=== About this exercise ===
Within the entries below, please retype exactly the lines starting with the line that has "outside the image." and going on through the line that has "8: (584, 132, 15.93)", but not the pictures.

=== Input for this task ===
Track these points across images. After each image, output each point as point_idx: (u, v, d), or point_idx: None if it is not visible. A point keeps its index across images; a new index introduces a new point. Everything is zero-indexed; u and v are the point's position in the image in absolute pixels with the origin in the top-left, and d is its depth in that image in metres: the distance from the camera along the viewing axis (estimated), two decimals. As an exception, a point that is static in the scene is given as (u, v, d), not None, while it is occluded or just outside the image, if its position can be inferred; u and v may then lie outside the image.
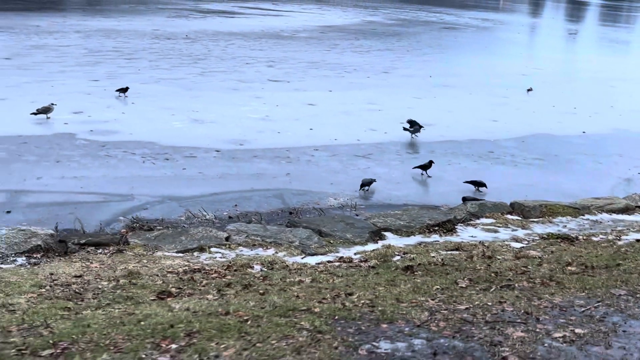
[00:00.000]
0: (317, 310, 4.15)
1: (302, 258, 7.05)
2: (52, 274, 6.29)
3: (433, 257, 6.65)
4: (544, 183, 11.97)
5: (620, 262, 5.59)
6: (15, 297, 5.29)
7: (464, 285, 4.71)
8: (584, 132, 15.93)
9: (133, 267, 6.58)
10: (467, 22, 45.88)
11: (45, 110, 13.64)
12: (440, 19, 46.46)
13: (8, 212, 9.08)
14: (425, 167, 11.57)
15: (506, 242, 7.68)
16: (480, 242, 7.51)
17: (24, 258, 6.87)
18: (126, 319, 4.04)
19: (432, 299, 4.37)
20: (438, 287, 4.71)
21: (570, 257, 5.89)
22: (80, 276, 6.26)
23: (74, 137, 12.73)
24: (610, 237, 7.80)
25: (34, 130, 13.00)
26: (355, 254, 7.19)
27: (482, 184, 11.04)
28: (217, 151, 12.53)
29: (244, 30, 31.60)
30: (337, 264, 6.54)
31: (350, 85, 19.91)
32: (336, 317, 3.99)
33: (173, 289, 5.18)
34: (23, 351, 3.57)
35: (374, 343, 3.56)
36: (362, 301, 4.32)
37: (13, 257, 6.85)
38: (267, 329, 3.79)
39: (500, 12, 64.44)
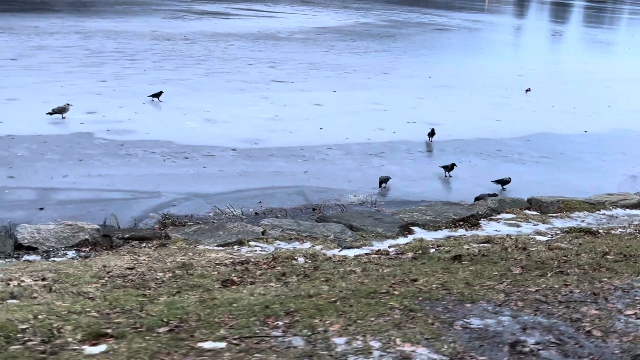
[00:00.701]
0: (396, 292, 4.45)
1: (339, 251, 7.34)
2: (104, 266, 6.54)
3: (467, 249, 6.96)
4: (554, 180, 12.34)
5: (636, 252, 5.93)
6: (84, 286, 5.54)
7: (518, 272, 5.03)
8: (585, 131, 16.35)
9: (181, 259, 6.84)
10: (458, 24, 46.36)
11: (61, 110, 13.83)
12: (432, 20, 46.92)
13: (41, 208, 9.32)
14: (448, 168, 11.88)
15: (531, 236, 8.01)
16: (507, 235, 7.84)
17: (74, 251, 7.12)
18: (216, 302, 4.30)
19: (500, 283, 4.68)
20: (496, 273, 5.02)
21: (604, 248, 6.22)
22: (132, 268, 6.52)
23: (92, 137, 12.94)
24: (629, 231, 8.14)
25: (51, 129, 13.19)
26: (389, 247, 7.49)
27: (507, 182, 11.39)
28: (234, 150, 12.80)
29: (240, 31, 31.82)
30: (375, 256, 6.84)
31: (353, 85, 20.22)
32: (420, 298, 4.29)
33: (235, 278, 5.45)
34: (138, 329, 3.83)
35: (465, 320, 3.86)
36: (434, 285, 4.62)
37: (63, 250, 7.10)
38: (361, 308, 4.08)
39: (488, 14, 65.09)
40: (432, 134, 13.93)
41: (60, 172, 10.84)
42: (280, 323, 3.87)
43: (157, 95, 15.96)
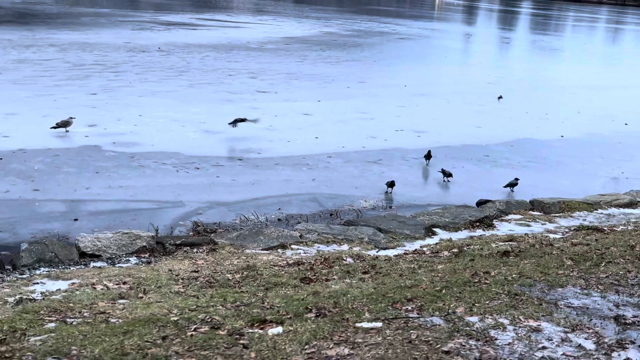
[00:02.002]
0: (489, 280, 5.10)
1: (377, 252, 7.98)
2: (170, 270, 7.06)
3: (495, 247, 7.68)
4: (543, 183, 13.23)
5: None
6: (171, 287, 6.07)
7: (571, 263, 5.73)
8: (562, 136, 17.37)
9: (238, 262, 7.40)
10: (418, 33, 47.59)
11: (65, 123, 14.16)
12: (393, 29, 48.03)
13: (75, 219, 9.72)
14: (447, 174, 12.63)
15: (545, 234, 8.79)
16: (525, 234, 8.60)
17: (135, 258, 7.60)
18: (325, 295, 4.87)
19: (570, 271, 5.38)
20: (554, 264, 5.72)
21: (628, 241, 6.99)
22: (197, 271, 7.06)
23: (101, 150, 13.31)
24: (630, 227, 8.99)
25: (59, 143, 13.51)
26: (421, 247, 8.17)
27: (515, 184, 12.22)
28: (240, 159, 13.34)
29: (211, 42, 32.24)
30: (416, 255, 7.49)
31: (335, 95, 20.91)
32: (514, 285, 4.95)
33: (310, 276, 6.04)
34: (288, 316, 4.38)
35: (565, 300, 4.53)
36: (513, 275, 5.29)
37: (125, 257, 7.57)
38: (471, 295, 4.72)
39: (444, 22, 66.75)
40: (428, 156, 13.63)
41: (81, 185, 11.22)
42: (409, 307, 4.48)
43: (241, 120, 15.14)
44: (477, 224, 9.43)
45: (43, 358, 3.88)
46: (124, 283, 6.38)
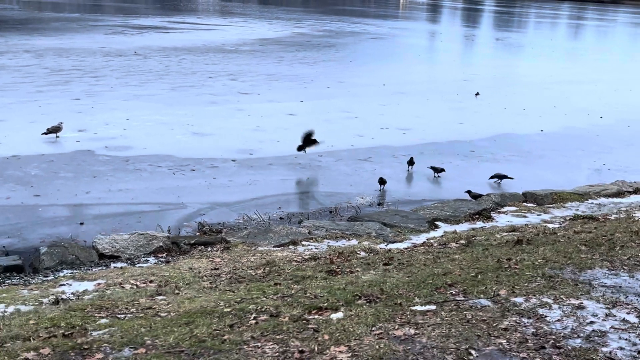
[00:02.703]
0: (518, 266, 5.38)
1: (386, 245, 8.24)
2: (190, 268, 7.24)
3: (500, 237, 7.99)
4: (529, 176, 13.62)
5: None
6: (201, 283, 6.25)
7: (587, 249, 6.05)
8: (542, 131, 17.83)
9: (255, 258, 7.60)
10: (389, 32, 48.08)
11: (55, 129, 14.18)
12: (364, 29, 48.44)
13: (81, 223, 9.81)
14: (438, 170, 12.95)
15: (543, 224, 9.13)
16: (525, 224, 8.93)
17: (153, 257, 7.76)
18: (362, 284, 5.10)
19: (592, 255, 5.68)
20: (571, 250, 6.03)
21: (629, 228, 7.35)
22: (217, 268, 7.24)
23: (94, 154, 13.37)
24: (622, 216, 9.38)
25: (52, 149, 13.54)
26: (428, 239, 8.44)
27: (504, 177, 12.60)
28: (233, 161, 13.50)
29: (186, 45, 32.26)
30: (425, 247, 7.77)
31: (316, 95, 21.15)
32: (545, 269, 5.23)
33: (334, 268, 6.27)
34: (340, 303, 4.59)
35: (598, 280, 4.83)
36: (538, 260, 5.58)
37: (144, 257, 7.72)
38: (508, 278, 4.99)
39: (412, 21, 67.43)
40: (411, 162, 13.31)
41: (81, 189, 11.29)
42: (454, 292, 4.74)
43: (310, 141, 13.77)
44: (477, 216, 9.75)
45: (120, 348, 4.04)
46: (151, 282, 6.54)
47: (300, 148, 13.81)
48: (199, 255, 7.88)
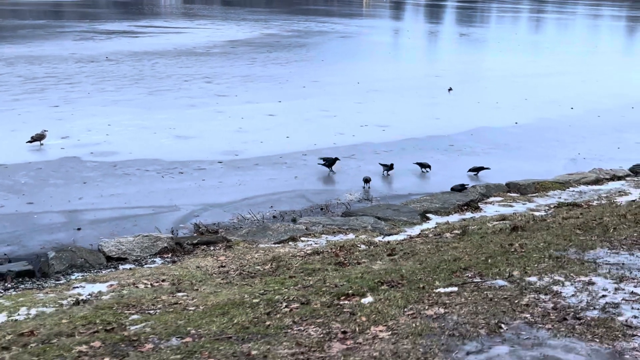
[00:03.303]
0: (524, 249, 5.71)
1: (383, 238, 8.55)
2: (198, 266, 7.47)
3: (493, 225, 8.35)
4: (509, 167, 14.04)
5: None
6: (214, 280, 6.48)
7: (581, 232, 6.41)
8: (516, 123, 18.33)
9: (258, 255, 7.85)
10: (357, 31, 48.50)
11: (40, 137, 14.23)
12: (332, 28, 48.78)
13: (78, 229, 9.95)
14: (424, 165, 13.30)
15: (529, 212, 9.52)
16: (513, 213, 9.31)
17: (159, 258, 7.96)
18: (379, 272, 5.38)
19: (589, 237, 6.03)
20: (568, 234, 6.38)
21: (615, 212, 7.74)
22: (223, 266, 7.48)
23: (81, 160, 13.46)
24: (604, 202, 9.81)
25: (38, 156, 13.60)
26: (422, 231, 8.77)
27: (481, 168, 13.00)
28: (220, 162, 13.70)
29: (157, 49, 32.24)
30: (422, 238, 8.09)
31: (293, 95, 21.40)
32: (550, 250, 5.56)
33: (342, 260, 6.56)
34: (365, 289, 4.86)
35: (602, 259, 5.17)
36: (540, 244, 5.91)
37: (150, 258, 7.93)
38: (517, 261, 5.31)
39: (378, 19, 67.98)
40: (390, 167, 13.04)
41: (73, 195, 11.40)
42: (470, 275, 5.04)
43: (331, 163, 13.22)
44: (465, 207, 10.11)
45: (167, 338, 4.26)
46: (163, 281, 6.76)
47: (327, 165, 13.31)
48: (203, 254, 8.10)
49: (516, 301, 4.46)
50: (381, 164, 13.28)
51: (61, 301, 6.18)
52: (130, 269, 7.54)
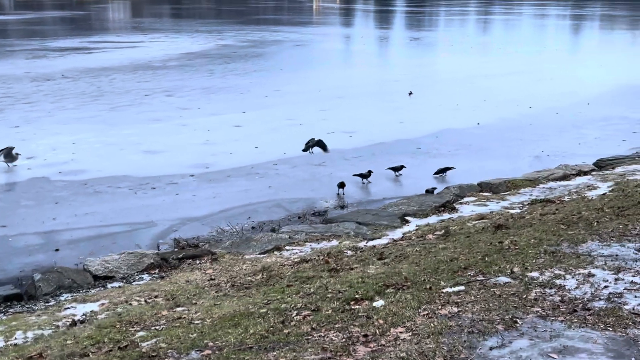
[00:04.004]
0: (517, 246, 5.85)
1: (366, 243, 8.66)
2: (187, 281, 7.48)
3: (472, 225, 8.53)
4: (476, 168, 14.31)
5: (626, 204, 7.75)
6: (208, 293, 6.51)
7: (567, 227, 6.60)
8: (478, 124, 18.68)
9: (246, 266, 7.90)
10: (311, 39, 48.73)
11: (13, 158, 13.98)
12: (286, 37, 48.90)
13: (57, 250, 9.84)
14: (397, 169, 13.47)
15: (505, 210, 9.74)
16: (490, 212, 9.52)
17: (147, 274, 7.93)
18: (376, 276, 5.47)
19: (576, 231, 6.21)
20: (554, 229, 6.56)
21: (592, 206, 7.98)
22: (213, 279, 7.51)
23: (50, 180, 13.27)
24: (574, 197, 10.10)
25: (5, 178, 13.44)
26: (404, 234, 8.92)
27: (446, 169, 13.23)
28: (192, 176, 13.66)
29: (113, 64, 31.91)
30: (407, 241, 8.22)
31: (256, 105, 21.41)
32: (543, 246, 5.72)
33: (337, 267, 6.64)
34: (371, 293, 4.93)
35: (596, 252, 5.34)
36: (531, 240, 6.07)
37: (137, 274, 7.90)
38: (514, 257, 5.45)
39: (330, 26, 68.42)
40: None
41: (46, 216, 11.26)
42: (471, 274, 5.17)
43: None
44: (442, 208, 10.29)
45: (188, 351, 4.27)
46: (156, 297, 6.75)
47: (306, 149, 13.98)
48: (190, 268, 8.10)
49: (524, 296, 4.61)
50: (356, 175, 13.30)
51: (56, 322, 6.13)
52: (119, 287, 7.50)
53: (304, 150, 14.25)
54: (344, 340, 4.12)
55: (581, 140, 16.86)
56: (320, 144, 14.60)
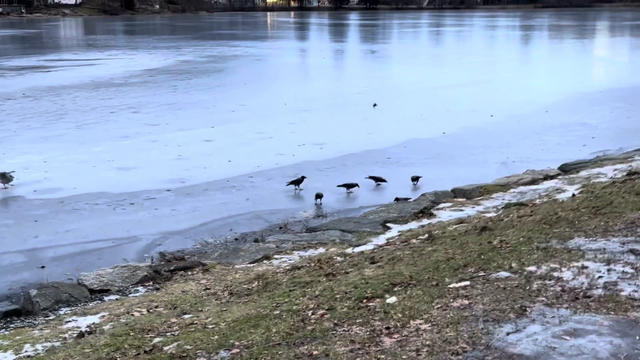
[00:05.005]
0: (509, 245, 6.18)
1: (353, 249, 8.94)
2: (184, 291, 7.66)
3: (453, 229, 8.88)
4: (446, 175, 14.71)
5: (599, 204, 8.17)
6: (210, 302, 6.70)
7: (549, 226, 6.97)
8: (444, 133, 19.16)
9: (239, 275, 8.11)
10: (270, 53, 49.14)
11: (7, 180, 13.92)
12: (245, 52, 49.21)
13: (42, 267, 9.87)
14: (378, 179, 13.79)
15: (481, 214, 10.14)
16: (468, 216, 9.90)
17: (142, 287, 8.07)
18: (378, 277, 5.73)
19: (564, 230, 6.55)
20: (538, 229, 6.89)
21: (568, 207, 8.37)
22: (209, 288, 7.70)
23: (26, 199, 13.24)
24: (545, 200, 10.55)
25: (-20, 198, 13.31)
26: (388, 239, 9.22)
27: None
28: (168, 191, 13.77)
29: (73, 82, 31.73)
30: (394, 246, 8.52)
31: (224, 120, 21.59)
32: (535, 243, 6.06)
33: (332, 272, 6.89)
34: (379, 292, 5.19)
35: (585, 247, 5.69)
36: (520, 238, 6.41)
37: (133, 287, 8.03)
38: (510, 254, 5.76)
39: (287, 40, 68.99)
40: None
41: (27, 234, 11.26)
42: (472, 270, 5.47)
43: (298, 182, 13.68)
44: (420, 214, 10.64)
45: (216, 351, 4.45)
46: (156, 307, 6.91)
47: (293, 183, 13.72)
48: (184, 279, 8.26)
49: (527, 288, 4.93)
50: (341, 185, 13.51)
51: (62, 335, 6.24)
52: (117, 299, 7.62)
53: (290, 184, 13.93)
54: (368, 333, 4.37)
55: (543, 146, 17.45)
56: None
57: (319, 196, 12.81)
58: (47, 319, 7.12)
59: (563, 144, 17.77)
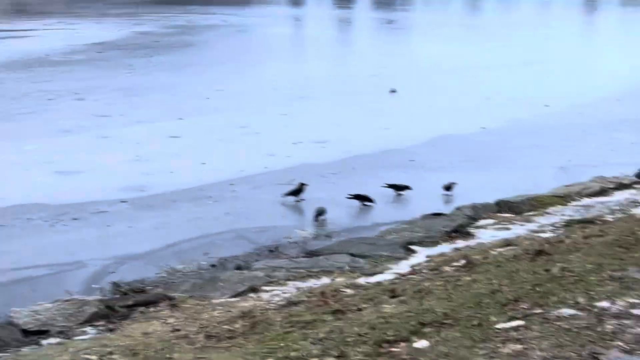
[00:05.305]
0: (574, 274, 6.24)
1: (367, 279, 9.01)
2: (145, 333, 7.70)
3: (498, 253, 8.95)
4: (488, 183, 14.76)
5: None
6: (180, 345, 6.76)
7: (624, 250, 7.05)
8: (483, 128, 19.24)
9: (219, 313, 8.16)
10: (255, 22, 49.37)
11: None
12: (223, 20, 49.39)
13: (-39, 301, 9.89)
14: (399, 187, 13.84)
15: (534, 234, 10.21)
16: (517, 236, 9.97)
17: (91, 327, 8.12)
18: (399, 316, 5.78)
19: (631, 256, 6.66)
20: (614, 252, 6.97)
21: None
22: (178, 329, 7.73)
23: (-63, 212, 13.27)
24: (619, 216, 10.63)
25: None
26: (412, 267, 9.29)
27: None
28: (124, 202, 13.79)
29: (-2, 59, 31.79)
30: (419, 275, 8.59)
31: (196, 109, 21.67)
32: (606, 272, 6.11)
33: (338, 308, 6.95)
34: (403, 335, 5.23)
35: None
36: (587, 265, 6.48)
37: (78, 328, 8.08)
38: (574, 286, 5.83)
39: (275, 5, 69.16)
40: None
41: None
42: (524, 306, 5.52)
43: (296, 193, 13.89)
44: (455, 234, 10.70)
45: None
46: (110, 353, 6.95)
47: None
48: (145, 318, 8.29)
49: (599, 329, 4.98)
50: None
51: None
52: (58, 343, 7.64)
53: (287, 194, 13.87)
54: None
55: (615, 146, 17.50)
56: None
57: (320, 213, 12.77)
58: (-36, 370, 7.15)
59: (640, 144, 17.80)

* * *

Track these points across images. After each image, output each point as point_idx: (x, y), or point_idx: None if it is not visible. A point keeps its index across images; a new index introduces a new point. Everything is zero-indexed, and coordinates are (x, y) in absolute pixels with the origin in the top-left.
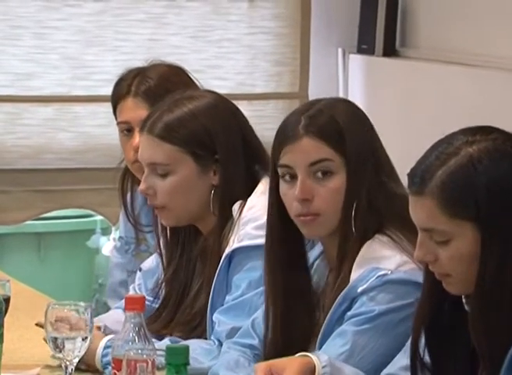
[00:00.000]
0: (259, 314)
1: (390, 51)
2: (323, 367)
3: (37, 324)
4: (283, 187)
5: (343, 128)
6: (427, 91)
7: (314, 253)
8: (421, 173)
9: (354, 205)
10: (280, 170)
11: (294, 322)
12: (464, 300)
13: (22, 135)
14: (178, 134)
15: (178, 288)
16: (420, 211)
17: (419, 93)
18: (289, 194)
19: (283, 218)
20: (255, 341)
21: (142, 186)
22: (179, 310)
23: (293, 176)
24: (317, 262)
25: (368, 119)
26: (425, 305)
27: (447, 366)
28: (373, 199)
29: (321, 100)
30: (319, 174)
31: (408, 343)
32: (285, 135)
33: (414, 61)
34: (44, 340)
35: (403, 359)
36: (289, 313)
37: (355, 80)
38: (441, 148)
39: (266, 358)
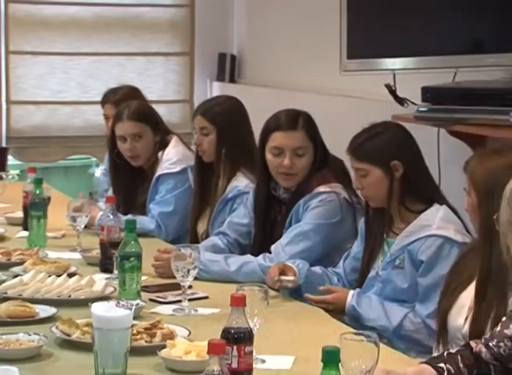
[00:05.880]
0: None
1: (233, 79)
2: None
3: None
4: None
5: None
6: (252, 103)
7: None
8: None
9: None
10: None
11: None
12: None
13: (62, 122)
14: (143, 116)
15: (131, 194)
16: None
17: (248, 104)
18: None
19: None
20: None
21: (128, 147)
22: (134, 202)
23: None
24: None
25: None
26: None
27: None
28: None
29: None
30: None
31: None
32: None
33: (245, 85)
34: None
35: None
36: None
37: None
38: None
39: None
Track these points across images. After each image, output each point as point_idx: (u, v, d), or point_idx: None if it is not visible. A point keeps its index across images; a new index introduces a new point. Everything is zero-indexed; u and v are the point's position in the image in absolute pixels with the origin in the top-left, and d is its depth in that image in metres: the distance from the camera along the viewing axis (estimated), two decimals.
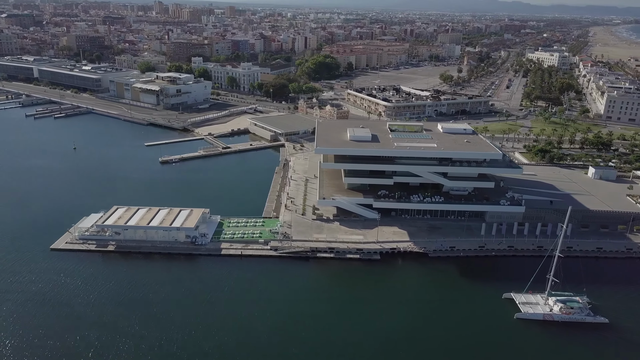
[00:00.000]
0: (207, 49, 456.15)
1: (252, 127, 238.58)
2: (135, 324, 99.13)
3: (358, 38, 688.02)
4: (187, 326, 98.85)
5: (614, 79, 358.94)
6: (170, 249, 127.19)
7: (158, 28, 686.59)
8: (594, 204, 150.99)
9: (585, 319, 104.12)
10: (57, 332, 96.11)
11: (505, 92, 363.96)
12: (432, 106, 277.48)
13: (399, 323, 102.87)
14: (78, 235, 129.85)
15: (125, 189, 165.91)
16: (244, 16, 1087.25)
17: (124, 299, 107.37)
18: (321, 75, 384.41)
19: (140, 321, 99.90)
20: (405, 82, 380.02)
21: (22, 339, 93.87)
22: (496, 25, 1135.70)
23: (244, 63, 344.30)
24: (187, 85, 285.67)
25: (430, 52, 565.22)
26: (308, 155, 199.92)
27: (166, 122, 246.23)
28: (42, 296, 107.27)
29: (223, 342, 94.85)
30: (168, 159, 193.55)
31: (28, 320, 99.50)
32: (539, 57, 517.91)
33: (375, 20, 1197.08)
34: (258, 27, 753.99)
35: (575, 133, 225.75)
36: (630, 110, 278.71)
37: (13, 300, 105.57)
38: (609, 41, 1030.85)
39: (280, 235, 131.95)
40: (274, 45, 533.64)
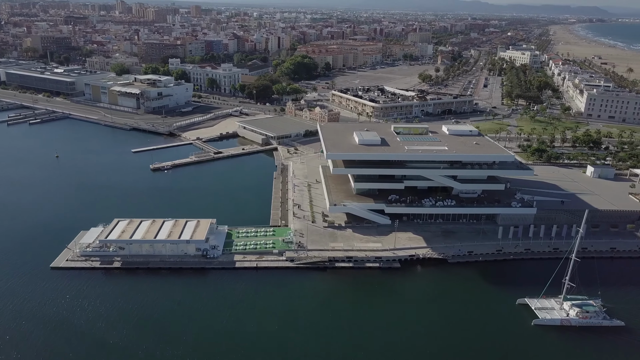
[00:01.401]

=== Solution ===
Track these points across images. After each image, output each point as point_idx: (u, v, d), or point_idx: None if it is not visible. A point keeps its index across images; a new index introduces a new point. Everything is zero-indexed; u and v are the point's position in the image in absolute pixels with the origin in the top-left, and d is its depth in that image in metres: the distance from the camera along the viewing axis (estimated), two decimals. As an exception, a point that is static in the scene is given as (u, v, d), not None, while it is occluded or just outside the image, if its position can be inferred; u and v may then lie outside the image.
[00:00.000]
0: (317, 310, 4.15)
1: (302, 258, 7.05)
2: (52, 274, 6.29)
3: (433, 257, 6.65)
4: (544, 183, 11.97)
5: (620, 262, 5.59)
6: (15, 297, 5.29)
7: (464, 285, 4.71)
8: (584, 132, 15.93)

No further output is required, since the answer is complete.